Les participants ont été répartis en plusieurs groupes selon leurs habitudes alimentaires : mangeurs de viande rouge ou transformée, consommateurs de volaille, pescétariens, et végétariens. Cette distinction est importante, car elle permet d’éviter les raccourcis et de mieux observer les écarts entre régimes réellement différents.

Dans le contexte algérien, cette question mérite une lecture particulière. Ici, l’alimentation quotidienne n’est pas seulement une affaire de choix individuels ou de tendance mondiale ; elle est aussi liée au pouvoir d’achat, aux traditions familiales, aux habitudes régionales et à la disponibilité des produits. Entre le couscous aux légumes, les légumineuses, l’huile d’olive, les plats à base de semoule, les fruits de saison, mais aussi la consommation parfois excessive de viandes grasses, de charcuteries, d’aliments frits et de produits industriels, la réalité nutritionnelle algérienne est contrastée.

L’intérêt de ces études n’est donc pas d’opposer brutalement les “bons” végétariens aux “mauvais” consommateurs de viande.
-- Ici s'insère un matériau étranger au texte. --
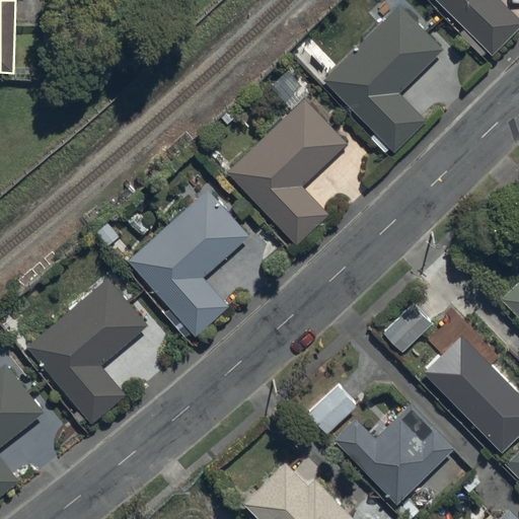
[(437,0),(493,55),(518,27),(518,18),(499,0),(437,0)]
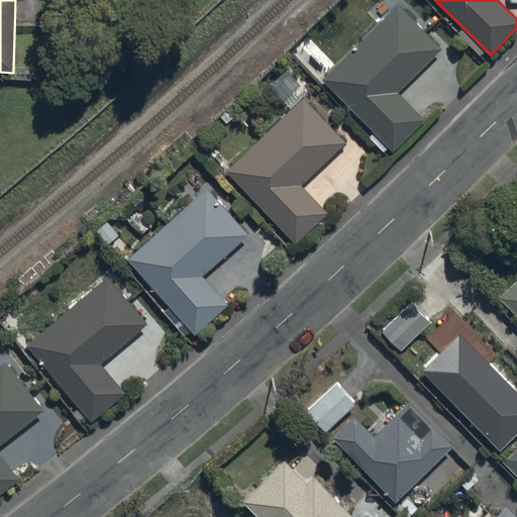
[(398,4),(321,80),(393,152),(425,120),(397,92),(441,47),(398,4)]
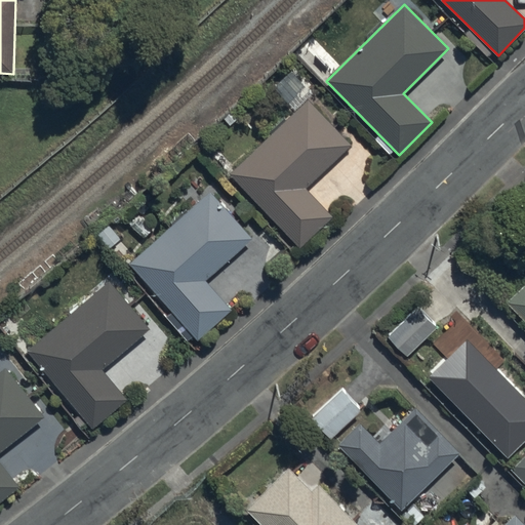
[(351,145),(307,99),(230,175),(301,248),(331,217),(305,190),(351,145)]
Leur apport est ailleurs : elles rappellent que la qualité globale du régime alimentaire compte davantage que les étiquettes. Réduire les viandes transformées, limiter les excès de gras, augmenter la part des légumes, des fruits, des pois chiches, des lentilles, des haricots et des céréales complètes peut déjà représenter un progrès considérable pour la santé publique en Algérie.
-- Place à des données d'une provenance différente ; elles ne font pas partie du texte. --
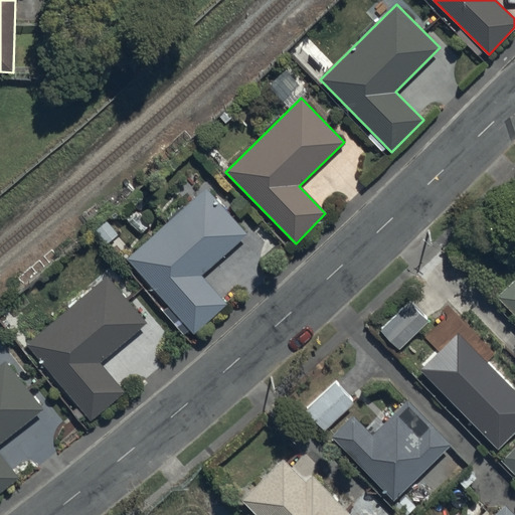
[(127,258),(194,333),(228,304),(202,275),(247,234),(205,187),(127,258)]
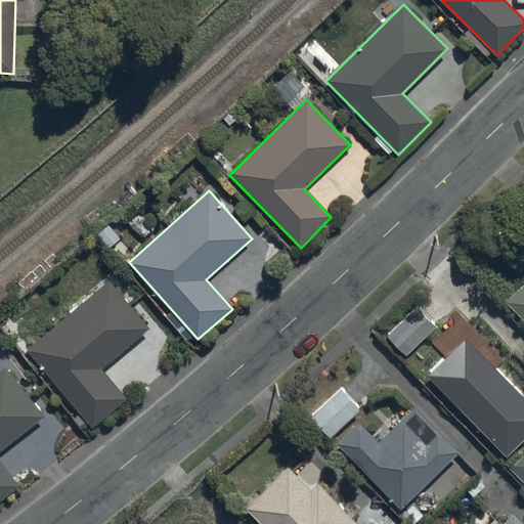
[(108,281),(28,349),(93,428),(127,398),(102,369),(149,330),(108,281)]
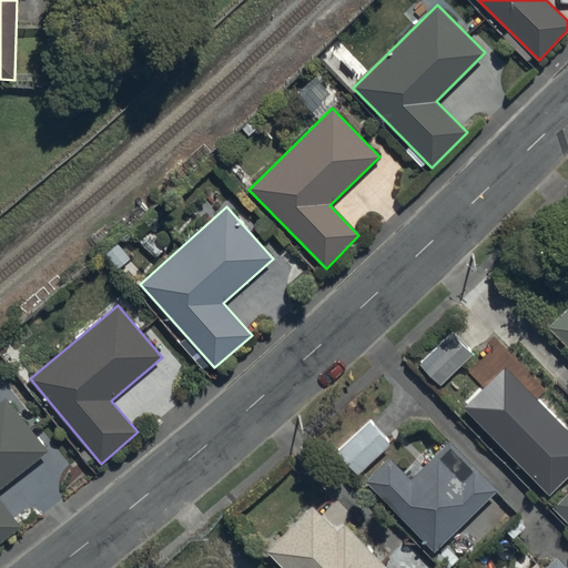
[(567,305),(546,327),(567,351),(567,305)]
Il faut aussi éviter un autre piège : croire qu’un régime végétarien est automatiquement protecteur. Une alimentation sans viande peut être déséquilibrée, pauvre en nutriments essentiels ou riche en sucres, en produits ultra-transformés et en graisses de mauvaise qualité. À l’inverse, un régime omnivore modéré, diversifié et fondé sur des produits peu transformés peut rester compatible avec une bonne prévention.

Autrement dit, ce n’est pas seulement l’absence de viande qui compte, mais ce qui la remplace. Un plat de lentilles, de légumes et de céréales traditionnelles n’a pas la même valeur qu’un menu végétal industriel, pauvre en fibres et saturé d’additifs. La prévention du cancer ne repose pas sur un slogan alimentaire, mais sur un mode de vie cohérent.

Dans un pays comme l’Algérie, où les maladies chroniques progressent silencieusement, cette réflexion dépasse la simple nutrition. Elle interroge nos choix collectifs, notre rapport à la cuisine familiale, à l’industrialisation alimentaire, à la sédentarité et à l’éducation sanitaire. L’enjeu n’est pas de copier des modèles venus d’ailleurs, mais de réhabiliter une culture alimentaire équilibrée, accessible et ancrée dans nos réalités.

Ces grandes études ne disent donc pas que devenir végétarien garantit une protection contre le cancer. Elles montrent plutôt qu’un modèle alimentaire plus végétal, plus sobre, plus riche en produits bruts et moins dépendant des viandes transformées pourrait contribuer à réduire certains risques. C’est déjà beaucoup. Et c’est surtout un rappel essentiel : en matière de cancer, la prévention sérieuse commence rarement dans les effets d’annonce ; elle commence dans l’assiette, mais aussi dans l’hygiène de vie, la vigilance médicale et la constance des choix quotidiens.

Mots clés : alimentation végétarienne ; végan ; cancer ; prévention ; nutrition ; santé ; Algérie ; viande transformée ; cohortes, prospectives ; alimentation équilibrée.